** AVAILABLE DATA **
• • •

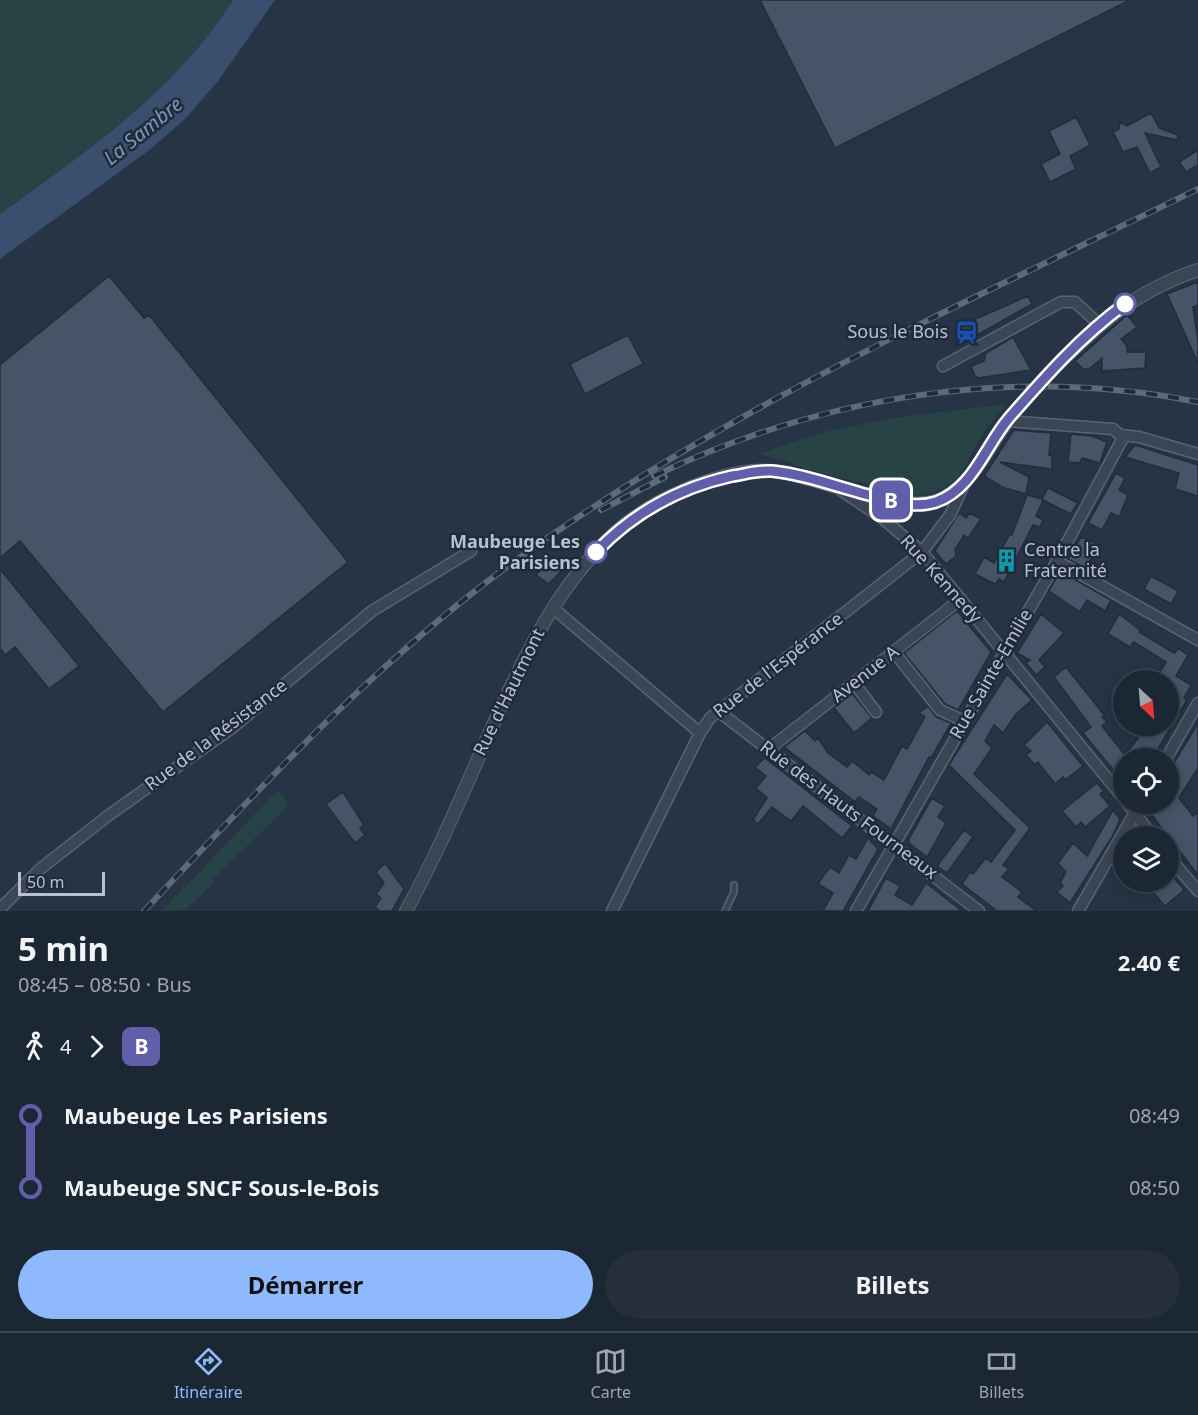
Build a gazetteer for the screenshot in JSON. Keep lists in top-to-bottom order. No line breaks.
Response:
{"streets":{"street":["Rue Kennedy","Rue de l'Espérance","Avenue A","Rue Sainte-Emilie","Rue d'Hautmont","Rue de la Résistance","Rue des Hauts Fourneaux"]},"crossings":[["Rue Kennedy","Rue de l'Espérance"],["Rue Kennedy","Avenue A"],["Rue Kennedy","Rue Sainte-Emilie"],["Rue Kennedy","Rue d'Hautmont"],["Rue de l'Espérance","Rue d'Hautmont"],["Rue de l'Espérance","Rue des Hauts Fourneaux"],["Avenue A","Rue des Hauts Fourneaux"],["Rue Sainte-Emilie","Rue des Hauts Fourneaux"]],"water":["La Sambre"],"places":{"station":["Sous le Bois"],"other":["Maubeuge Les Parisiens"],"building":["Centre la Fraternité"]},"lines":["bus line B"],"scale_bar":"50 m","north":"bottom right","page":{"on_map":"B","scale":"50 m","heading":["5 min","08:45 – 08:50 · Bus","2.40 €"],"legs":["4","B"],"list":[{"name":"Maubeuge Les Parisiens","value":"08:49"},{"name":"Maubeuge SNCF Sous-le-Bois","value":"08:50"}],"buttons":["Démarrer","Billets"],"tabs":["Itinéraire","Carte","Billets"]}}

• • •

** EXERCISE DIRECTIONS **
Take each line of the material above that holds the string "bottom" and copy it.

** RESULT OF THIS EXERCISE **
Build a gazetteer for the screenshot in JSON. Keep lists in top-to-bottom order. No line breaks.
{"streets":{"street":["Rue Kennedy","Rue de l'Espérance","Avenue A","Rue Sainte-Emilie","Rue d'Hautmont","Rue de la Résistance","Rue des Hauts Fourneaux"]},"crossings":[["Rue Kennedy","Rue de l'Espérance"],["Rue Kennedy","Avenue A"],["Rue Kennedy","Rue Sainte-Emilie"],["Rue Kennedy","Rue d'Hautmont"],["Rue de l'Espérance","Rue d'Hautmont"],["Rue de l'Espérance","Rue des Hauts Fourneaux"],["Avenue A","Rue des Hauts Fourneaux"],["Rue Sainte-Emilie","Rue des Hauts Fourneaux"]],"water":["La Sambre"],"places":{"station":["Sous le Bois"],"other":["Maubeuge Les Parisiens"],"building":["Centre la Fraternité"]},"lines":["bus line B"],"scale_bar":"50 m","north":"bottom right","page":{"on_map":"B","scale":"50 m","heading":["5 min","08:45 – 08:50 · Bus","2.40 €"],"legs":["4","B"],"list":[{"name":"Maubeuge Les Parisiens","value":"08:49"},{"name":"Maubeuge SNCF Sous-le-Bois","value":"08:50"}],"buttons":["Démarrer","Billets"],"tabs":["Itinéraire","Carte","Billets"]}}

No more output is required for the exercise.